Entries taken from a collection:
···
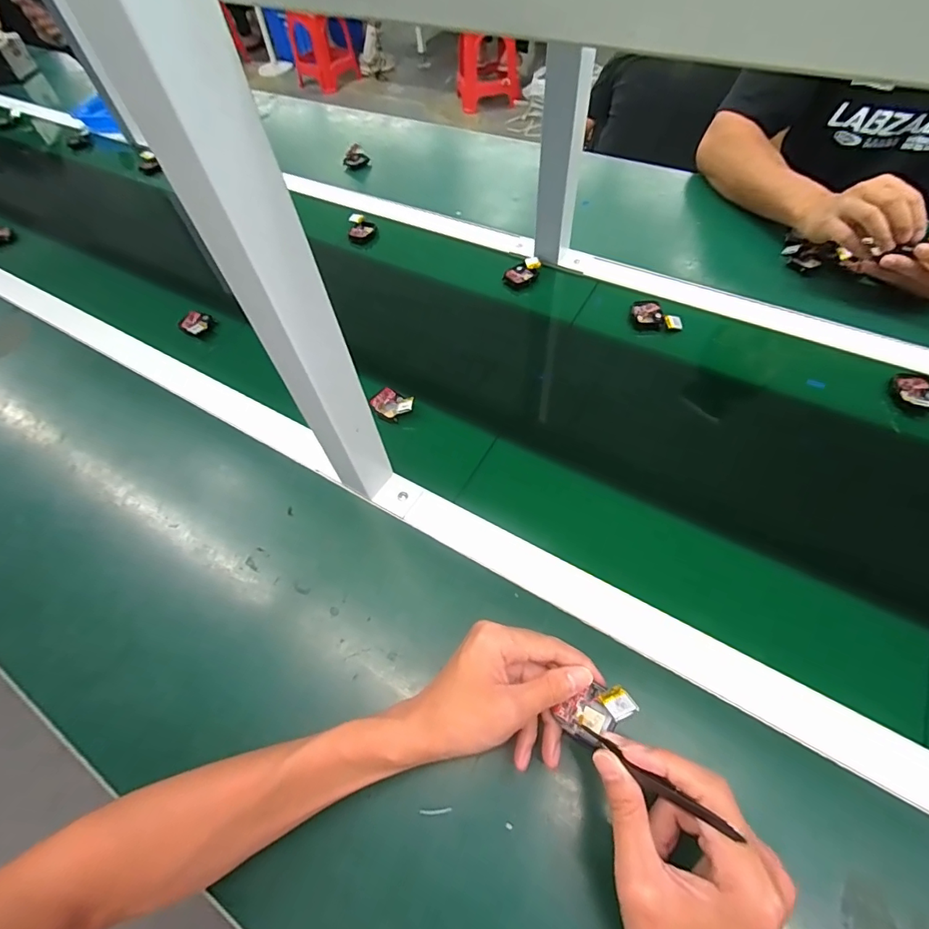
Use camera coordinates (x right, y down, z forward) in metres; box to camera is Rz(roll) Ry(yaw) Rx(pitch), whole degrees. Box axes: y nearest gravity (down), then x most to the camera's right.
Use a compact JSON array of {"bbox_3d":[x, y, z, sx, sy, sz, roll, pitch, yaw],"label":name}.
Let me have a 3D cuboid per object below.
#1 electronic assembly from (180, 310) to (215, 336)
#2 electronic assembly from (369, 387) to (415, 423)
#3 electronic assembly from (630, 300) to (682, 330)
[{"bbox_3d":[-0.374,-0.197,0.636,0.037,0.015,0.037,29,64,21],"label":"electronic assembly"},{"bbox_3d":[-0.084,-0.070,0.535,0.051,0.015,0.036,32,66,22],"label":"electronic assembly"},{"bbox_3d":[0.246,-0.193,0.589,0.058,0.011,0.045,3,58,7],"label":"electronic assembly"}]

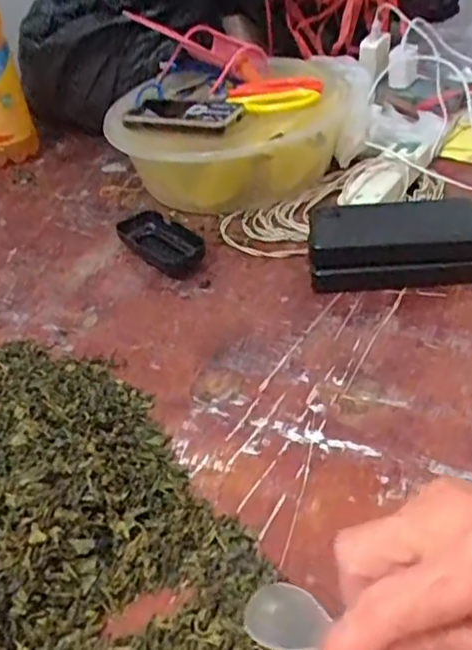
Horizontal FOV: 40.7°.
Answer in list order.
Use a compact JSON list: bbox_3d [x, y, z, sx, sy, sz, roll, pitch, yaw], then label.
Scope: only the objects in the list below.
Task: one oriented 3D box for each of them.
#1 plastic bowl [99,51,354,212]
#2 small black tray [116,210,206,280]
···
> **What you should do**
Give again, word for word, every line from the one holding "Horizontal FOV: 40.7°." to the end of the data.

> **Task solution**
Horizontal FOV: 40.7°.
Answer in list order.
Use a compact JSON list: bbox_3d [x, y, z, sx, sy, sz, roll, pitch, yaw], then label.
Scope: only the objects in the list below.
Task: one oriented 3D box for each of them.
#1 plastic bowl [99,51,354,212]
#2 small black tray [116,210,206,280]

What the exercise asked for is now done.